» ACTIVITY 1
In the Fundbox passage, how many other businesses does Fundbox learn about, on average, when a small business owner connects their accounting software?
» ACTIVITY 2
Continue the Fundbox passage from its final sentence.

How lending for transactions shifts the emphasis away from small business revolving credit facilities towards the creation of a new B2B payments platform.
The Fundbox team began to realize that they could use the additional data provided by their customers' accounting software and other services in one of two potential ways—they could develop stronger models that would allow them to underwrite bigger customers with greater certainty, or they could think about how they might be able to underwrite the same small business owners, but with a higher fidelity down to individual transactions.
Fuloria summarized the situation:
Our line of credit product helps SMBs. But first, we ask the small business to connect something—like their bank account or accounting software—and we then provide a line of credit. What ends up happening when the owner of an SMB connects their accounting software, for example, is that we learn about 200 other business that they work with, on average. We see both their accounts payable and receivable, and can begin to build a network of all transactions related to the business.”
An example of Fundbox's network of customers
Fundbox, 2018.
Fuloria and his team began to use the network graph of business transactions provided by accounting software and bank accounts to extract additional data that they could use for more refined lending predictions. They soon realized that they could begin underwriting individual transactions within the graph, as he explained: “We realized that we could inject ourselves into business to business transactions and find a way for buyers and sellers to transact in a better way, one where more value is created for both sellers and buyers.”
By leveraging technology to “light up” the business graph and better connect businesses through their accounts payable and accounts receivable, it became easier to underwrite individual transactions compared to underwriting an entire business. To Fuloria, this transition provided several potential benefits. First, when compared to underwriting an entire business, lending for individual transactions inherently carried less risk, simply given the size of the loan. Second, by understanding a customer's entire graph, Fundbox could leverage data on both the buyer, their accounts payable and receivable, and sometimes even the product, to better ascertain the credit worthiness of an individual transaction.

» DATA TO EXAMINE
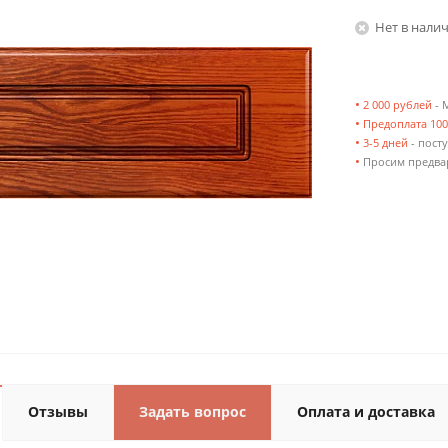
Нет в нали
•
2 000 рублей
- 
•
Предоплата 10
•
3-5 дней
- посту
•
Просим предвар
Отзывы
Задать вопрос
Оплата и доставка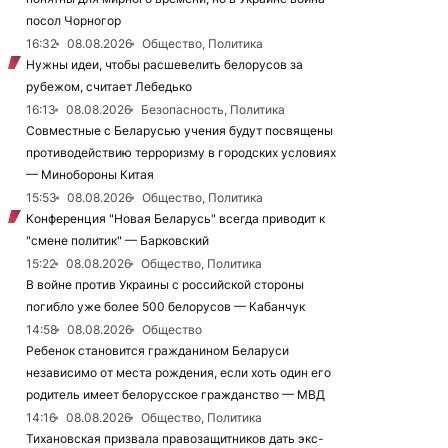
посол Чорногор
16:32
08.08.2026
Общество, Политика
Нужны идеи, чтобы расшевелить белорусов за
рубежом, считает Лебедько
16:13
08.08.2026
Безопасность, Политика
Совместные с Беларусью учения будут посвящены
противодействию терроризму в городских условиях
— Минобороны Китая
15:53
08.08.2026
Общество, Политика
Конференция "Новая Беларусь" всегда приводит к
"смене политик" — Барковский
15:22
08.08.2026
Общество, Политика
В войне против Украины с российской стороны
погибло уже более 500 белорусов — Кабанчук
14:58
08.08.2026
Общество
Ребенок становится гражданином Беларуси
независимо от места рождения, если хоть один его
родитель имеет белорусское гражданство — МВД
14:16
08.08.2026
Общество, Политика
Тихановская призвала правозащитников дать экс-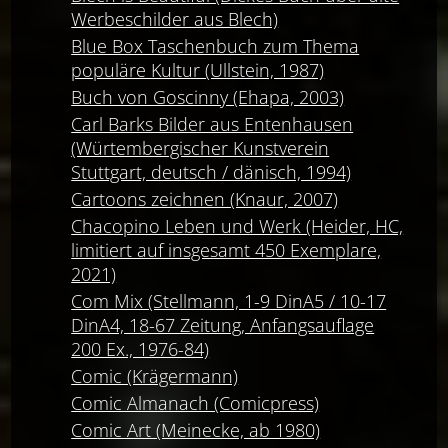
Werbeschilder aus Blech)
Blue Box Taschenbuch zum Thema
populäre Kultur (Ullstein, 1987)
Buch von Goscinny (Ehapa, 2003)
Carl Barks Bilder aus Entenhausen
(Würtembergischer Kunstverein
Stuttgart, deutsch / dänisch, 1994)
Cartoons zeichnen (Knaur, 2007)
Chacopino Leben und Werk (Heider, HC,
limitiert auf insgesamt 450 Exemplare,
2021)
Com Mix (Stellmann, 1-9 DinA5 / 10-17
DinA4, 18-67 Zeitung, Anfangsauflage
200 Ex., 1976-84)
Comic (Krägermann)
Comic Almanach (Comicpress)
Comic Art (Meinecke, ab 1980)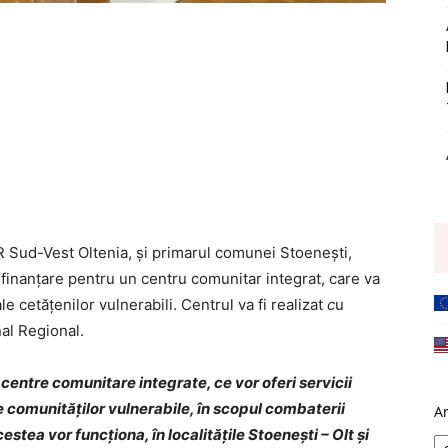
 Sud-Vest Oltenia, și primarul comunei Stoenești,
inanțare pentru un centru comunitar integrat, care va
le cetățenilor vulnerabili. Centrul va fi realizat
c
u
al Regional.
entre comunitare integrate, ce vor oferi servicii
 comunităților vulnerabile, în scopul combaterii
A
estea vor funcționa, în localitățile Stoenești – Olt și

--

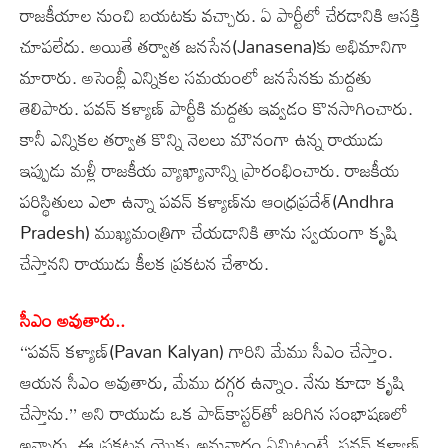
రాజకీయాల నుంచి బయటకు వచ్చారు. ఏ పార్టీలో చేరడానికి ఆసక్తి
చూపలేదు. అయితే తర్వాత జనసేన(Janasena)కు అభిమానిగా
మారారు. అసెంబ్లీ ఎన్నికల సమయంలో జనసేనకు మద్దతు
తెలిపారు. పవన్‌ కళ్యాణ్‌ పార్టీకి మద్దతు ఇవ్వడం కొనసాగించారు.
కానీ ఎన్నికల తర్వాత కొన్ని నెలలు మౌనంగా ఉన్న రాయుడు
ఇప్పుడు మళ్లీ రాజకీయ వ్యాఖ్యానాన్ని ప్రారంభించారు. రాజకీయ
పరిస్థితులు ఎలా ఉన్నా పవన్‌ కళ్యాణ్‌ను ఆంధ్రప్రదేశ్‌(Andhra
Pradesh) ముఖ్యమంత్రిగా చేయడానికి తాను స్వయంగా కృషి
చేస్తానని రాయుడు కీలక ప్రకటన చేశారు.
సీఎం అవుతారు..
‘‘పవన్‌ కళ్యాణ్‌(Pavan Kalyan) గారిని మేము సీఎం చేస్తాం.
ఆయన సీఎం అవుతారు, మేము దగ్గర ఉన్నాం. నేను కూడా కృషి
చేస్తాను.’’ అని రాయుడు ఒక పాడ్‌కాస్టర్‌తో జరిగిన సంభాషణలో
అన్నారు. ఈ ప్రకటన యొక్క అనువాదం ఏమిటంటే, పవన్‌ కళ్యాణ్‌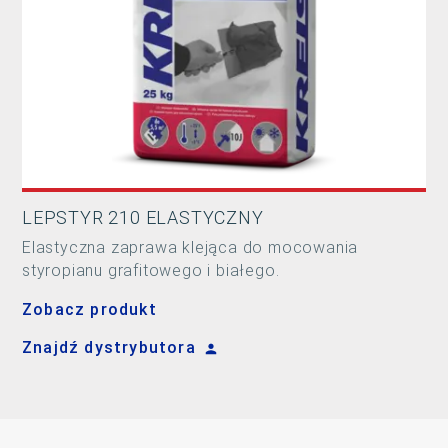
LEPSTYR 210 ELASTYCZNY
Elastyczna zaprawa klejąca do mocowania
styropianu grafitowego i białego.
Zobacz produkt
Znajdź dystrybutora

--

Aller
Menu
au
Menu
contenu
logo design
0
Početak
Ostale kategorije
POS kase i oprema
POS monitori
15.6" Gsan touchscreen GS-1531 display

» RESULT 1
About 200 other businesses.

» RESULT 2
The Fundbox management team wondered how this shift from lending on the business scale to lending on the transaction level would impact their business model. Fuloria mused:
Lending doesn’t have the kind of network effect that transactions have—it doesn’t have the same kind of stickiness. If I’m a small business and I’m using Fundbox, and somebody else comes along with a better technology and gives me access to credit at lower costs, there’s a chance I’ll switch. However, if I’m using something for my business to business transactions, it’s part of my workflow, and that’s much harder to stop using.
Fuloria and his team looked back where the Fundbox journey had begun—as a solution to the working capital crunch many small business owners faced on a daily basis—and compared it to the new B2B payments platform that him and his team were creating. He began to wonder how the company could continue to use its graph of small business transactions to get to the core of the matter and solve the working capital issue that so many small business owners faced, as he explained: “What if we could not just remedy the symptoms, but actually move closer to curing the disease?”